My brain was whirling.  "The second scenario would be a lot more satisfying because it would catch the cartels off guard."

"They wouldn't suspect a thing until deadly complaints began to come in."

"It works like this.  Chemically Cocaine, for those who lack scientific training, is composed of a complex string of molecules. Cocaine is an alkaloid but then so is caffeine, strychnine, curare and yoppo. The list goes on and one. The action of this beetle alters the properties of the alkaloid so that it becomes as mild as the caffeine found in your average cup of breakfast coffee. The pleasure processor in your brain is mildly amused but not overly excited.  Alkaloids range in their effect on the human nervous system from the deadliest of poisons to the caffeine found in Chinese tea, mild in the extreme.  Although, the effects are wide ranging, the chemical properties are not really that far apart." 

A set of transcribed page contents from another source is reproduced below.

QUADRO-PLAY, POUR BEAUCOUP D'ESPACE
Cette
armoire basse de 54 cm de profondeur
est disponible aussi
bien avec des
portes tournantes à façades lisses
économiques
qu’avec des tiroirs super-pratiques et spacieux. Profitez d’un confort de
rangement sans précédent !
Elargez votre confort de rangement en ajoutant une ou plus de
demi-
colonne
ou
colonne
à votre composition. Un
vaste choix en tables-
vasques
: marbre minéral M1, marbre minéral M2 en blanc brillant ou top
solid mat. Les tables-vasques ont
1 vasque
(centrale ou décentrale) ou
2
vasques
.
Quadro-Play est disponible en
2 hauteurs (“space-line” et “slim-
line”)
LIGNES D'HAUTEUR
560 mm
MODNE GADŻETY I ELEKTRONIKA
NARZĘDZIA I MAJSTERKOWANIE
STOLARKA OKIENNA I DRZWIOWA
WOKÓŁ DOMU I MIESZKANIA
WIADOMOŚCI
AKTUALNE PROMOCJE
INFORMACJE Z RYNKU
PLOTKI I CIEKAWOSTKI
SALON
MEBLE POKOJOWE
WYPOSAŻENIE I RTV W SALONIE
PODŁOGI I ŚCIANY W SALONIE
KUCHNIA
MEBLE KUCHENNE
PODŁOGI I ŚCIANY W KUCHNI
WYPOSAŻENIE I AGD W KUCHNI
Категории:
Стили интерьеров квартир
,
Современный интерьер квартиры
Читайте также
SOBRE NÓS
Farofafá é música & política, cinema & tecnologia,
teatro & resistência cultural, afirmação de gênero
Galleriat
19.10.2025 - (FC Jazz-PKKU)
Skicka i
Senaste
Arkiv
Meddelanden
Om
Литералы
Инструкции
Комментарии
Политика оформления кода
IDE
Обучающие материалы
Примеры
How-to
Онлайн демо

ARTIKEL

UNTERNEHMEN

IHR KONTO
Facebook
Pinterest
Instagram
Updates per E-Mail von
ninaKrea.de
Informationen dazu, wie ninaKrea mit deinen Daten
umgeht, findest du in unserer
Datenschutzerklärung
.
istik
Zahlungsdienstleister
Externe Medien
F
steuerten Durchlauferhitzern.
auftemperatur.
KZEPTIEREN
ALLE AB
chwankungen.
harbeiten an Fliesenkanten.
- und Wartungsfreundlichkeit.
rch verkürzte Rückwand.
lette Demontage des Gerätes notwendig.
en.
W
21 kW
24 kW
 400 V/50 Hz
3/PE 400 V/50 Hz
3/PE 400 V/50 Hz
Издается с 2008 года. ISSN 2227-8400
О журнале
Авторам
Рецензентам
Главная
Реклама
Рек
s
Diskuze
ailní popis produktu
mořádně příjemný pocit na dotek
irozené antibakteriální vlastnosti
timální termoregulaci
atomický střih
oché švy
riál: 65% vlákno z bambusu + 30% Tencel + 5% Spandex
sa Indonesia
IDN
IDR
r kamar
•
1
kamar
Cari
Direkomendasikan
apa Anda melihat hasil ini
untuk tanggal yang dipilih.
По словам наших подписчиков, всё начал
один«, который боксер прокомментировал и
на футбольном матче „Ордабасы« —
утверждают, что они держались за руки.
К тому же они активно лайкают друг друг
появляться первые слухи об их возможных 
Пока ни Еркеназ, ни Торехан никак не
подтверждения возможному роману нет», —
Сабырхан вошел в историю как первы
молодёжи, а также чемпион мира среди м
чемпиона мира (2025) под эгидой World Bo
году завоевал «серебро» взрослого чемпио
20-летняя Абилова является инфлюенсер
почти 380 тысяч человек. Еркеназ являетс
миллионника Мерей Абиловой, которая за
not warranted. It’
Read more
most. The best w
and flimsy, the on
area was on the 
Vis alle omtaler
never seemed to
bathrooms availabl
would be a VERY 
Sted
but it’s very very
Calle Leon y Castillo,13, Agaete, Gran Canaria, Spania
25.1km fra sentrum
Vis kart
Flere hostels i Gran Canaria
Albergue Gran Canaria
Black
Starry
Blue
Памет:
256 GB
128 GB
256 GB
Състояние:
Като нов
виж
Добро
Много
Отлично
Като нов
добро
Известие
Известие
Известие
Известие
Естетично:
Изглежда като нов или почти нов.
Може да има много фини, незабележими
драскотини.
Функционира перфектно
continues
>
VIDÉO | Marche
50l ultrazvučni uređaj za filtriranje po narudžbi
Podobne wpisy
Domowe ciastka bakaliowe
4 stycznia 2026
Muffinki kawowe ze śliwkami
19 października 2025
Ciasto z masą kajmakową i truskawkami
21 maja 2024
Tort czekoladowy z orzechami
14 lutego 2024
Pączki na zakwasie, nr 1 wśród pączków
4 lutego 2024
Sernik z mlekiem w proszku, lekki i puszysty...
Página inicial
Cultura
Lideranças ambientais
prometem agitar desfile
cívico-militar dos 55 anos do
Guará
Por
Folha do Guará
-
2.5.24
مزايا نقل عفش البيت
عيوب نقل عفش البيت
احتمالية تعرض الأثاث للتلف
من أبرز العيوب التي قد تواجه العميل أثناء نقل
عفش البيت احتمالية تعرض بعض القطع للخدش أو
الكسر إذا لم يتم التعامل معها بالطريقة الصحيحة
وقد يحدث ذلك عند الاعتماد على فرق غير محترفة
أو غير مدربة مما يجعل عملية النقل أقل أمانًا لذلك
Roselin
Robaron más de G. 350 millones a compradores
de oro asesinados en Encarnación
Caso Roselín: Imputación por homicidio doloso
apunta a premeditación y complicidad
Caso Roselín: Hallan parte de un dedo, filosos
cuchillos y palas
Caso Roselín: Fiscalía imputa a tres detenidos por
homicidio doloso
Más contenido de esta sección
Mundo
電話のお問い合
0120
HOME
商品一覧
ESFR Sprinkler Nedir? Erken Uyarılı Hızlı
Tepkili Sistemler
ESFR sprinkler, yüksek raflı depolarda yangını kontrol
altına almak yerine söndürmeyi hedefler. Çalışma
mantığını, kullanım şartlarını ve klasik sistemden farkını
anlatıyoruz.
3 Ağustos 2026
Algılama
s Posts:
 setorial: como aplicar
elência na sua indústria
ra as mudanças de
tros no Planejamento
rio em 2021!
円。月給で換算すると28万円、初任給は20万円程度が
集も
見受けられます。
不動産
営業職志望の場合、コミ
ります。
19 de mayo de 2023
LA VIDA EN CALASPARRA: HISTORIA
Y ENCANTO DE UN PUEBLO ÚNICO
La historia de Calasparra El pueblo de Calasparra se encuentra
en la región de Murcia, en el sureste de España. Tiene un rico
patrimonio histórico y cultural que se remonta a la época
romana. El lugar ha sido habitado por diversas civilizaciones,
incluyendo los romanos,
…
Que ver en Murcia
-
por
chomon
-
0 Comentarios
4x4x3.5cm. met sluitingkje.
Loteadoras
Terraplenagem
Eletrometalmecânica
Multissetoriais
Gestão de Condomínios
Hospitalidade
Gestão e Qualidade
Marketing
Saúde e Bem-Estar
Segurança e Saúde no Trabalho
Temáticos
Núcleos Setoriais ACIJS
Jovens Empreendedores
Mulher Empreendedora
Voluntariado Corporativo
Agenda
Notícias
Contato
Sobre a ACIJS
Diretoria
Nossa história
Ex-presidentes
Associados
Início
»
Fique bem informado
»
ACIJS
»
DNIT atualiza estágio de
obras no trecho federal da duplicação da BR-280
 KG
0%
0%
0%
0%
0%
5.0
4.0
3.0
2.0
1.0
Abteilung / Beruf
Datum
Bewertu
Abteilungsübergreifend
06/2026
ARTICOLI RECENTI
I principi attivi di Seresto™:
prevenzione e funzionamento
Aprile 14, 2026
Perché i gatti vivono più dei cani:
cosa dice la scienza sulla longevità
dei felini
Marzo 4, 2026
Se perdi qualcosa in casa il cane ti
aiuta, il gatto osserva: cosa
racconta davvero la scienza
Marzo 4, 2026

"The drug buyers will not be amused."

"We're counting on it."

"How did the beetle idea surface?"

"I was studying passalids in Panama a couple of years ago and I discovered that the chambers in which the larvae develop stay mold free for months after the passalids vacate the place. I never did figure out exactly how they accomplished this feat but I kept the info locked away for a rainy day.

"Or a snowy one."

"I investigated a myriad number of beetle species and finally concluded that this beetle, that I am working with now, whose scientific name I will spare you, is eminently suited to the task. Its proclivity for the coca bush is sacrosanct.  It will be a reliable agent."

"Reliable agents are hard to come by," I said.  "Let it snow."

"Let it snow," Clarissa repeated.

We remained silent for a minute or two; it was a comfortable silence.

"If what you say is true and if it can be done, it will wreak as much havoc on the campesinos of the far reaches of Peru and Bolivia as cocaine now does in the United States. In Peru there could very well be a revolution.  Have you given thought to that?"

"I agree with you.  Illicit drug production has been described, not entirely in jest, as the best means ever devised for exporting the capitalist ethic to potentially revolutionary Third World peasants."

"An eradication process would derive men of the means to feed their families, families that now live a knife-edged existence."

"The only segment of the population that would be in favour of the proposal is El Sendero Luminoso. They would exploit this final act of yanqui conquistadore terrorism in order to further their ambitions, if it ever came to light."

"There is another reason, a more compelling reason that social breakdown would occur in Peru.  The coca leaf has been woven into the fabric of the indigenous culture.  You might as well take away the sacramental wine of the Catholic."

"That is not really too bad," Clarissa Woo said quietly.

I was right about my summation of her during dinner at Dinah's.  She is made of steel.  "The moral obligation of the campesino is to earn the best possible living for his family.  If he cannot at least feed his family there will be revolution."

"We understand the possible social consequences of whatever actions, we take but I don't think that the Indians will revolt."

"It doesn't bother you that you could replace one evil with a worse one?"